● GOAL OF THE EXERCISE: The line containing "index tip: (798, 258)" marks the end; return exactly every line from the start of the records up to and including it, but no pictures.

● DATA FOR ANALYSIS:
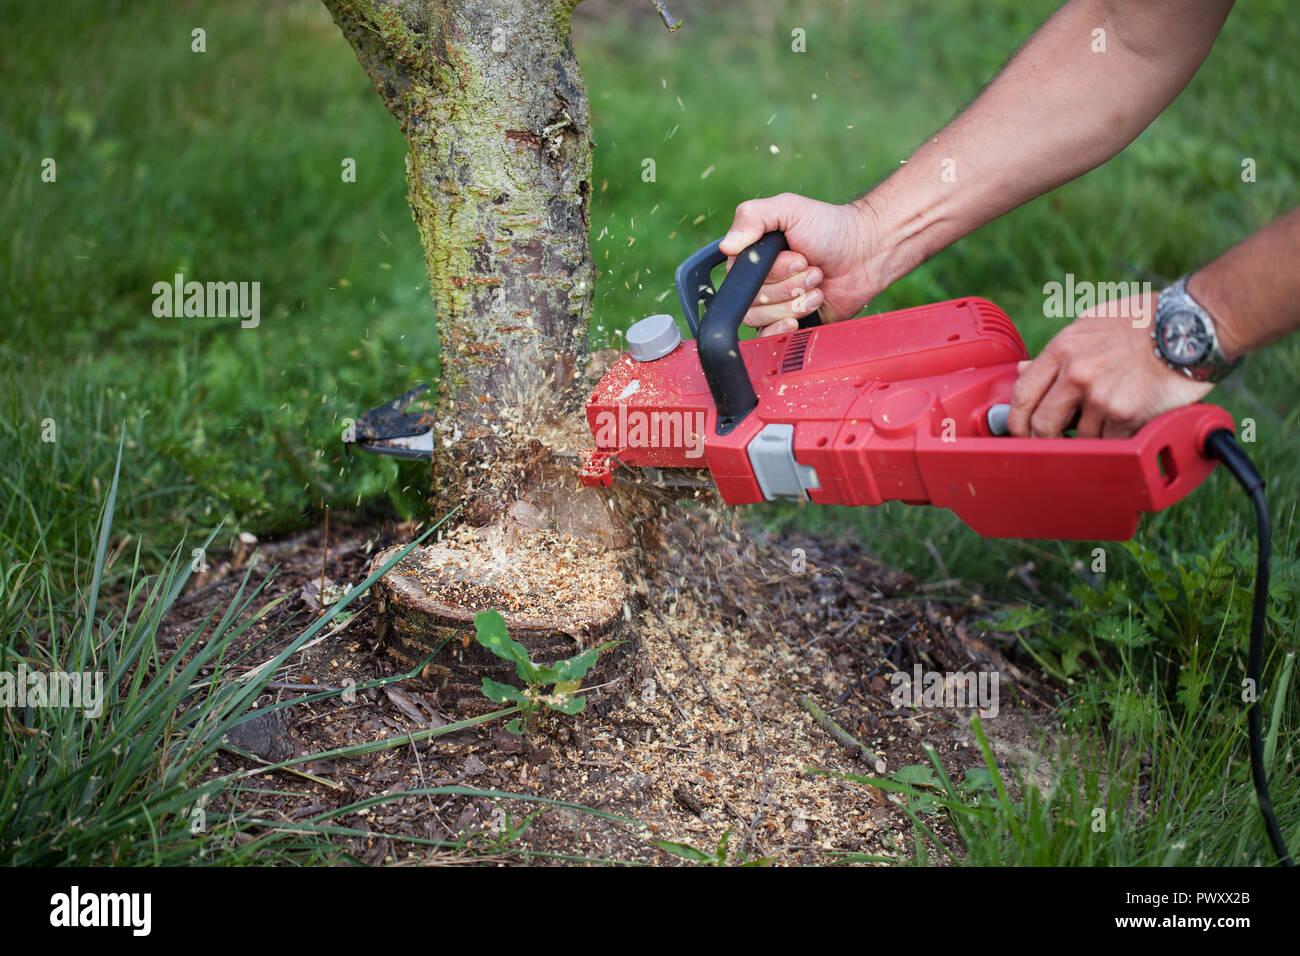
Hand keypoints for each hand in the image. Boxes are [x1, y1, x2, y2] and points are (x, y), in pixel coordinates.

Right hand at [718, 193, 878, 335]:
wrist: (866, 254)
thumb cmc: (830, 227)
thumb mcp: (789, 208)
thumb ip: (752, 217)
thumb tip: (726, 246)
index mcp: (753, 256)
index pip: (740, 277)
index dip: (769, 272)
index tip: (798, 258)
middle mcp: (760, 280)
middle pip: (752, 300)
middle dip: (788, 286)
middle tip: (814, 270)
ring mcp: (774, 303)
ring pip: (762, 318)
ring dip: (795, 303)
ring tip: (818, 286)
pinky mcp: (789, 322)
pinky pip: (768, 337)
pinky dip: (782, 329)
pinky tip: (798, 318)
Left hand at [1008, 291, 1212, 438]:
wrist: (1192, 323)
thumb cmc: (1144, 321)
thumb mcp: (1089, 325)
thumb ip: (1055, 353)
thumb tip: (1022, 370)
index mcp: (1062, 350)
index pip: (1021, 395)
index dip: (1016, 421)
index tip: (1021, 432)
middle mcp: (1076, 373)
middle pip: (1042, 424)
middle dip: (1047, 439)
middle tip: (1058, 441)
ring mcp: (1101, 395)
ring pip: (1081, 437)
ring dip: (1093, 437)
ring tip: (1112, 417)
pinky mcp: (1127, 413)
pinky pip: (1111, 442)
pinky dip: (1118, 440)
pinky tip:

● RESULT:
Hand keypoints for each hand in the image. Boxes are [x1, y1, x2, y2] and points are (x, y), in pixel coordinates.

Right hand at [718, 193, 878, 335]:
wrist: (866, 254)
thumb cmc: (830, 227)
thumb mcp: (789, 208)
thumb ip: (752, 217)
thumb tip: (726, 246)
index mcp: (753, 256)
index pip: (740, 277)
index dip: (769, 272)
index tip: (798, 258)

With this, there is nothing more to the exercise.